**Task list**
(1) In the post on surrender, who described God as "wild, unfettered, and free"?
(2) Reproduce the part of the post on surrender that opens with the words containing "But how does" and closes with "us to surrender.".
(3) Carry the post on surrender forward from its last sentence.

**Document text**
========================================================================

In the last post entitled Opening Our Clenched Fists and Reaching Out Towards Hope, I began to paint a picture of the scary but glorious emergence from the dark valley of pain. Nouwen’s metaphor of clenched fists opening – released from tension and clamoring – is a beautiful metaphor for a heart that releases its grip on control (manifested in the many self-remedies we choose) and surrenders its past, present, and future to a God that Walter Brueggemann once described as “wild, unfettered, and free.” It must have seemed crazy to the Israelites, and so it also feels crazy to us to trust this Divine Mystery. Perhaps, though, the second generation of Israelites, having seen the follies of their parents, intuited C.S. Lewis’ insights on Aslan’s character in The Lion, the Witch, and the Wardrobe –
“‘Safe?’ said Mr. Beaver…’Who said anything about safe? ‘Course he isn’t safe. but he’s good. He’s the King, I tell you.'”
And perhaps we, too, having seen the follies of our parents (the wounds inflicted in Egypt) and the folly of our own self-remedies (the wickedness revealed at Sinai) find ourselves plunged into the valley of the shadow of death only to discover, at some point, that we’ve been released from the burden of blaming others or fixing ourselves and propelled into freedom. These New Exodus moments can be so rare, but the beauty and joy we find in them is profound. Surrender is a glorious thing.
But how on God’s green earth do we surrender, you say?
The theologically appropriate answer, at this point, is – the Holy Spirit. The Spirit blew in like a fresh wind at Pentecost, re-animating a New Humanity, a New Adam with the breath of life. And on this New Exodus journey, we find at our darkest valleys and lowest moments that we are powerless, that the First Step in the Twelve Steps is the starting place – Blessed are the poor (ptochos – broken, beggarly, powerless) in spirit. Those impoverished in spirit need a Holy Spirit. Those who have drowned need new life. We simply cannot revive ourselves.
But how does this theologically appropriate answer translate into our daily battles with anorexia and sex addiction, workaholism and achievement addiction, depression and grief? How does “surrender” fix our problems?
I’m convinced that our problems may actually be God’s way of leading us to surrender.

========================================================================

**Available data**

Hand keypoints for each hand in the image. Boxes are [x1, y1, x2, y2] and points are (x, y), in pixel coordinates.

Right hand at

========================================================================

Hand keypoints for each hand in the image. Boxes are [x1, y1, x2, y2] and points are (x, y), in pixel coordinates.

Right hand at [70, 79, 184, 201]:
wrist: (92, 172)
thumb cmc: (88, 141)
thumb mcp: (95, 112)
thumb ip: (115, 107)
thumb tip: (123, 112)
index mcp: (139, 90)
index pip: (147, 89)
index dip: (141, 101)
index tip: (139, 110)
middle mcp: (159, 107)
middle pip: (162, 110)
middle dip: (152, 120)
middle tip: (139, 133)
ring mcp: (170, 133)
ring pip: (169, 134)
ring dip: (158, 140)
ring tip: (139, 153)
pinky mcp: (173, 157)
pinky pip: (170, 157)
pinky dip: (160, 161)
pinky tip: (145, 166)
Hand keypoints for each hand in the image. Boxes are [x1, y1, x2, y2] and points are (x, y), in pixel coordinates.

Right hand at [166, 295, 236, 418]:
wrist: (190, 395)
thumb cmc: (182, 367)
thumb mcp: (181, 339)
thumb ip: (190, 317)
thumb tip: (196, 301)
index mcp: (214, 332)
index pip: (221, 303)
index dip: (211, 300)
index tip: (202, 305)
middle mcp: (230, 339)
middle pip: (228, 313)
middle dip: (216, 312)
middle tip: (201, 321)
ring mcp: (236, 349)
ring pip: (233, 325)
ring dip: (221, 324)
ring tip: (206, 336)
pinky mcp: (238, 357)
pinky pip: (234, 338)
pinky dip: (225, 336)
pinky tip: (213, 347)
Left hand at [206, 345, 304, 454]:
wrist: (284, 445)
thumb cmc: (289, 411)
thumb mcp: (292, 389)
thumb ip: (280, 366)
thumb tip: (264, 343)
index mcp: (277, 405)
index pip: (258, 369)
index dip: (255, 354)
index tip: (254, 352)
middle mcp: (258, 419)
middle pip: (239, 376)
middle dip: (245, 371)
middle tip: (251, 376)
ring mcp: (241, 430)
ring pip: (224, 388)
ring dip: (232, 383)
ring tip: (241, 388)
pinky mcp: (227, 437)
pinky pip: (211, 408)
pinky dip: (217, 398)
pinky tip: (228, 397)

========================================================================

**Numbered answers**
(1) Walter Brueggemann

(2)
But how does this theologically appropriate answer translate into our daily battles with anorexia and sex addiction, workaholism and achievement addiction, depression and grief? How does “surrender” fix our problems?
I’m convinced that our problems may actually be God’s way of leading us to surrender.

(3)
You see, we are not problems to be fixed. Rather, we are broken and beautiful children of the King needing to be found.
Fixing is the problem. Think about it this way. It is in trying to fix ourselves that we continue to perpetuate our anxiety and depression. It is in trying to fix ourselves that we run headlong into addiction. It is in trying to fix ourselves that childhood wounds actually fester and grow.
The Prodigal Son tried to fix his problem (hunger) by eating the pods of a carob tree, a meal that middle-eastern scholar Kenneth Bailey claims would have given him no satisfaction, no nutrition, and no relief from his hunger pains. He needed to be Found.
The Prodigal Son tried to fix his problem (despair) by going back to his father and asking to be a slave. His problem was fixed by being Found…greeted by a Father who would run to him in his mess, not away from him, saying, “My son was lost and now is found.”
The Elder Son tried to fix his problem (insecurity) by becoming a narcissistic, self-promoting do-gooder. The father told him that what he perceived to be the problem was never a problem. “Everything I have is yours.” He was lost and needed to be found, and hadn’t even left.
Our problems reveal the specific cure we need. They reflect parts of us that crave God’s original shalom. Our problem (sex addiction) is not an internet connection to be cut off, but a longing to be found intimately by another. Our problem (depression) is not simply a feeling that should go away, but a longing to be known, loved, and found in our tears. Our problem (eating disorder) is not about more food being eaten, but about a person who wants to disappear being found by One who sees and loves. Our problem (cutting/self-mutiliation) is not simply a bad behavior to stop, but a longing to be released from a deeper pain and held in the arms of One who was cut on for our sakes. Our problem (marital issues) is not a problem to be solved, but two people who long to be better known, understood, and intimately allied with one another and God. Our problem (abuse) is not a memory to be erased, but reveals a longing to be held in the healing safety of Another.
You see, we surrender our need to be fixed, or fix ourselves. We embrace the mysterious cure found in the strong, yet intimate, care of a Good (but not safe…) God. Repentance, then, becomes something more than a mechanical prayer we say when we feel guilty. It becomes an active and daily turning away from self-reliance and into the loving embrace of a God who isn’t mad, but delighted…
This process takes a lifetime. For behind each clenched fist is another. Our brokenness runs deep. It is embedded in decades of hard memories, brain chemistry which has adapted and actually fosters the self-fix, the torrent of a powerful unconscious which lurks beneath our awareness, the body-memory of a place where our abuser violated us, and the seemingly inviolable patterns and habits which have emerged from years of resistance.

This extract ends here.